* [Extract to read]
◇ ◇ ◇ ◇

[squeak-dev] Re: immutibility

Eliot Miranda eliot.miranda at gmail.com
Thu Mar 18 16:29:04 UTC 2010


On Thu, Mar 18, 2010 at 8:23 AM, Bert Freudenberg <bert at freudenbergs.de>wrote:

> On 18.03.2010, at 15:51, Colin Putney wrote:
> >
> >
> > On 2010-03-18, at 5:39 AM, Bert Freudenberg wrote:
> >
> >> HO there should be no way to reset the immutable flag. You can implement
> "soft" immutability in the image, but "hard" VM-level immutability needs to
> be permanent, no fiddling possible. Once set, the object stays immutable.
> Only a copy of an immutable object will be mutable again.
> >
> > This would be good for some use cases - literals, for example, but not so
> good for others. One of the common uses of "immutability" is not so much to
> *prevent* mutation, as to control it: databases, concurrency etc. Do you
> have another feature in mind for these cases, or some overriding interest in
> immutable immutability that you want to pursue?

◇ ◇ ◇ ◇

Records:
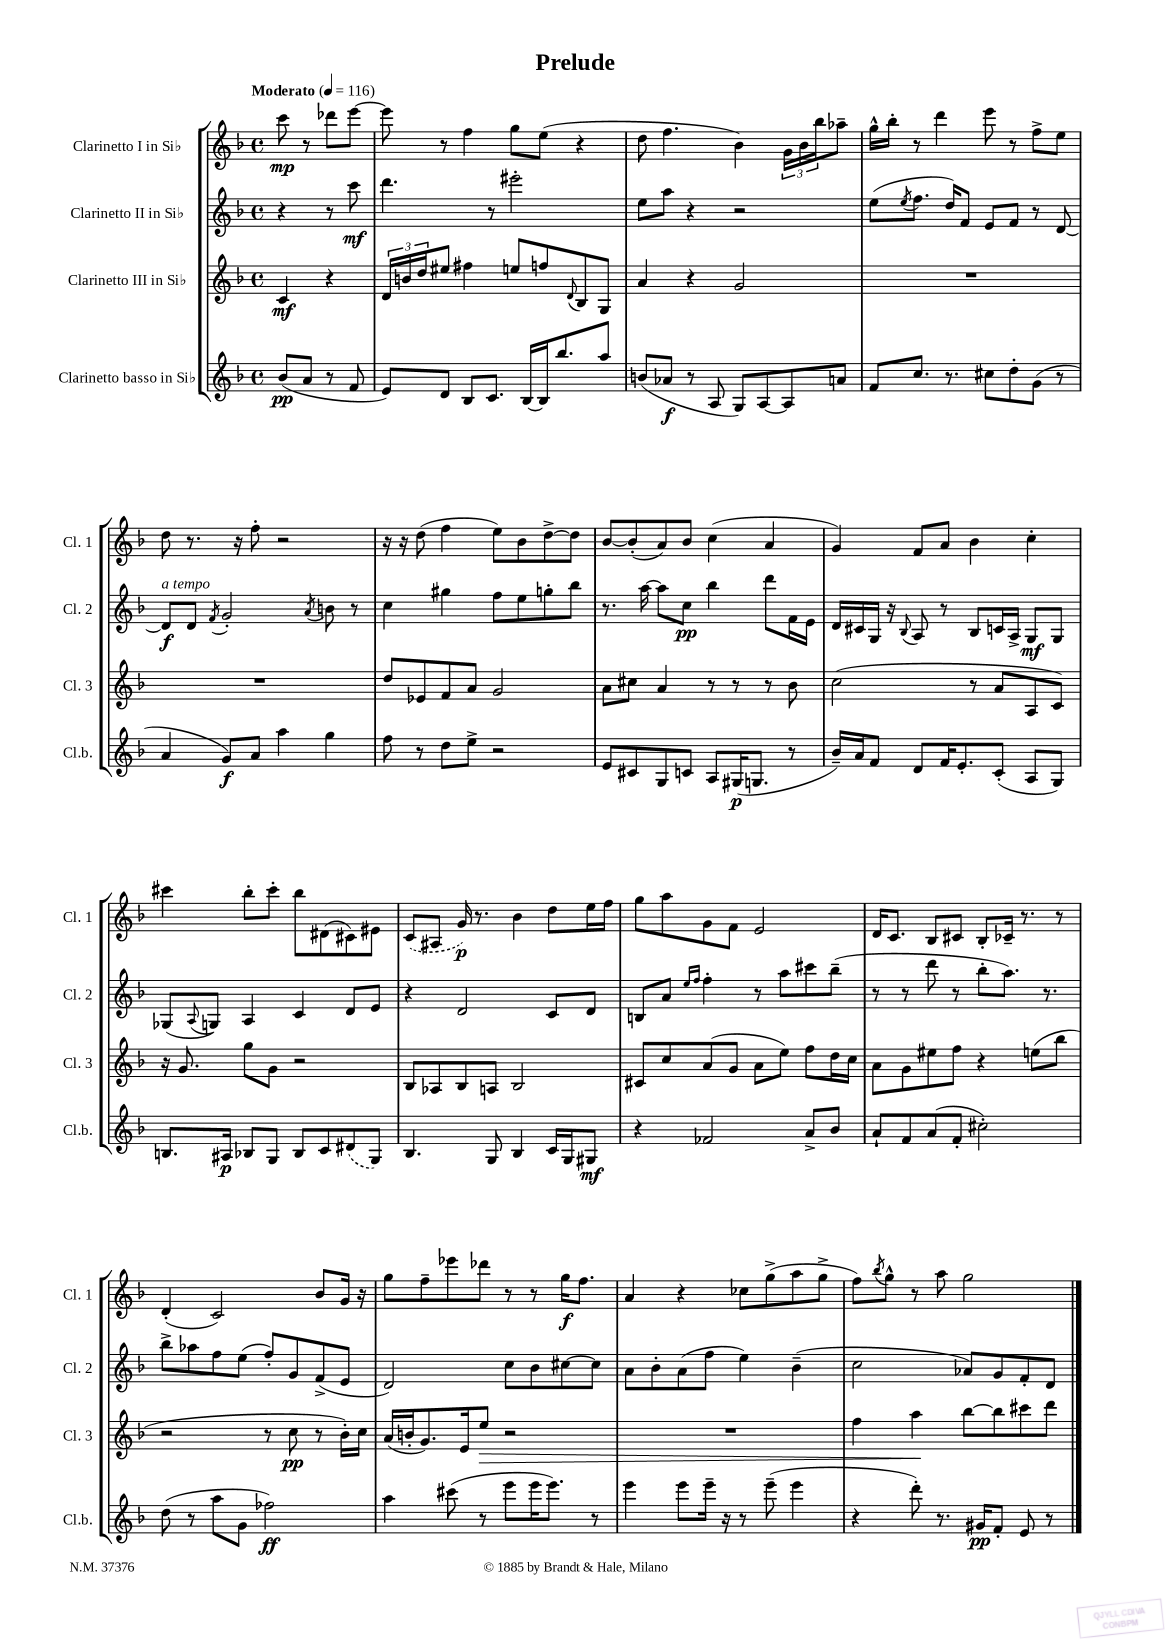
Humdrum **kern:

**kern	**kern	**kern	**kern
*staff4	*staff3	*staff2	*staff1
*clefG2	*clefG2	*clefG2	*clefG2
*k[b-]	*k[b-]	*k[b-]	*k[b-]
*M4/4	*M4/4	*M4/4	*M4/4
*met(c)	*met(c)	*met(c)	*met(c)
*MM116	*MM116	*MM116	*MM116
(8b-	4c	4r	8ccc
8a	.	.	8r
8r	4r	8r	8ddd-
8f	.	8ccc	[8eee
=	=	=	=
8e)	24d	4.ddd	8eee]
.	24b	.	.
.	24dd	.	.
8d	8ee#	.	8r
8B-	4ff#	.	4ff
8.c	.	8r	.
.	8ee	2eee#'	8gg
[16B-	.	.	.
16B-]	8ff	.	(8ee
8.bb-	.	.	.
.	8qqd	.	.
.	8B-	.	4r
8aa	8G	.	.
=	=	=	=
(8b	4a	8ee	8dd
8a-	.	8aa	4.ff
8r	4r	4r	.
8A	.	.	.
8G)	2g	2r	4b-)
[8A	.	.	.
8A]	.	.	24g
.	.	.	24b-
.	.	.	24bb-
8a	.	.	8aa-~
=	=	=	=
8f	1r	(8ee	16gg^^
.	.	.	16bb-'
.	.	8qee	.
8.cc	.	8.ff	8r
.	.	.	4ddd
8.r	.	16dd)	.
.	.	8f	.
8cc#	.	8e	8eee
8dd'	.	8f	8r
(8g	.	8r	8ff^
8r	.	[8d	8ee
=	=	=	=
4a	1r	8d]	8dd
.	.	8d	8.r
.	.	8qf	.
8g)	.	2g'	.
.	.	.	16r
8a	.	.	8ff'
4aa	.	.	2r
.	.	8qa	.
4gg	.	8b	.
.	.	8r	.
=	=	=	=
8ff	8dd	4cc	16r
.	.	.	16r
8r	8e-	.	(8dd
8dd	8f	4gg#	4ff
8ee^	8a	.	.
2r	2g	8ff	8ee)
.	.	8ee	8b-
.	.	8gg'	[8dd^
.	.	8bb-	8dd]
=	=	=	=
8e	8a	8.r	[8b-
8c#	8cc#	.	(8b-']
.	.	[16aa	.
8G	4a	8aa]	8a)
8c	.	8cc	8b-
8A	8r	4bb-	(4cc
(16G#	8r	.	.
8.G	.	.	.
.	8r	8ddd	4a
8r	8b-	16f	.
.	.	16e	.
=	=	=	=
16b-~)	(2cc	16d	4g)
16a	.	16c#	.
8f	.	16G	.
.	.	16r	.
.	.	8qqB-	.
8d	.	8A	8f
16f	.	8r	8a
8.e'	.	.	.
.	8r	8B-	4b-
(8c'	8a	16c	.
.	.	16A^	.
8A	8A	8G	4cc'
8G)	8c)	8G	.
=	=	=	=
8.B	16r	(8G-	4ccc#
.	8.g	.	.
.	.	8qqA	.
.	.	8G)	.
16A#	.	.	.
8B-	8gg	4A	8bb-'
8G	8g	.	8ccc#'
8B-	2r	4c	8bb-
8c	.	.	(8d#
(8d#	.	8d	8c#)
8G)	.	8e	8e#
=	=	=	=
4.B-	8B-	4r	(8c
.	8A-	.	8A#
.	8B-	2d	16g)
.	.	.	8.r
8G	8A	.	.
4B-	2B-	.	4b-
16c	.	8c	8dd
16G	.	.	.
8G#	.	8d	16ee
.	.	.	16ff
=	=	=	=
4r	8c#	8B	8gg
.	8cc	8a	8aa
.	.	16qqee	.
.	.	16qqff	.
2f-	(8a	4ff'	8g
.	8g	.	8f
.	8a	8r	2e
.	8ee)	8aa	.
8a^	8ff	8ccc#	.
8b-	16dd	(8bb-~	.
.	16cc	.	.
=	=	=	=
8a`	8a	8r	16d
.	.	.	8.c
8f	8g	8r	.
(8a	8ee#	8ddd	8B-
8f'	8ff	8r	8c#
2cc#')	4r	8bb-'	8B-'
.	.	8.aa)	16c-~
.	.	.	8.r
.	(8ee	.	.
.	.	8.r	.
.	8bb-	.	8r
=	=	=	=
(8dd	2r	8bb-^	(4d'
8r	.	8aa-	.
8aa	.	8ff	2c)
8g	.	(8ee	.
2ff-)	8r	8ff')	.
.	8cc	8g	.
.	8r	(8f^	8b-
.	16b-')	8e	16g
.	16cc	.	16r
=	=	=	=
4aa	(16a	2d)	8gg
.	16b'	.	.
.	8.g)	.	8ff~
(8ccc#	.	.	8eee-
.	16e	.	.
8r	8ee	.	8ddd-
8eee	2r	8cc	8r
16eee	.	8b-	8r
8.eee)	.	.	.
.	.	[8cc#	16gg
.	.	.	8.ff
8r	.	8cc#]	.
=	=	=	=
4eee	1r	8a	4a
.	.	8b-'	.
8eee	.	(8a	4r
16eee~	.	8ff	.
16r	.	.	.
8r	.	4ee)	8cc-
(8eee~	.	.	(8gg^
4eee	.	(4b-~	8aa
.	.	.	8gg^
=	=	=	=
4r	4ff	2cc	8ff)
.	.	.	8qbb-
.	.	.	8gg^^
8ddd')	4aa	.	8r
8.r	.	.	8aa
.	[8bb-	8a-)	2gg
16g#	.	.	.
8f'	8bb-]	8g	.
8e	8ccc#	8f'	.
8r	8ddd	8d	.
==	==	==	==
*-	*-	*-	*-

◇ ◇ ◇ ◇

* [What to produce]
Decide whether each statement below agrees with the mailing-list post on immutability. Answer yes or no for each, and quote the words from the post that settle it.
1. Bert Freudenberg thinks the VM-level immutable flag should be something that can be reset.
2. A copy of an immutable object can be mutable again.
3. Colin Putney names databases and concurrency as cases where immutability is used to control mutation rather than prevent it.

* [Final result]
1. No: "there should be no way to reset the immutable flag."
2. Yes: "Only a copy of an immutable object will be mutable again."
3. Yes: "as to control it: databases, concurrency etc."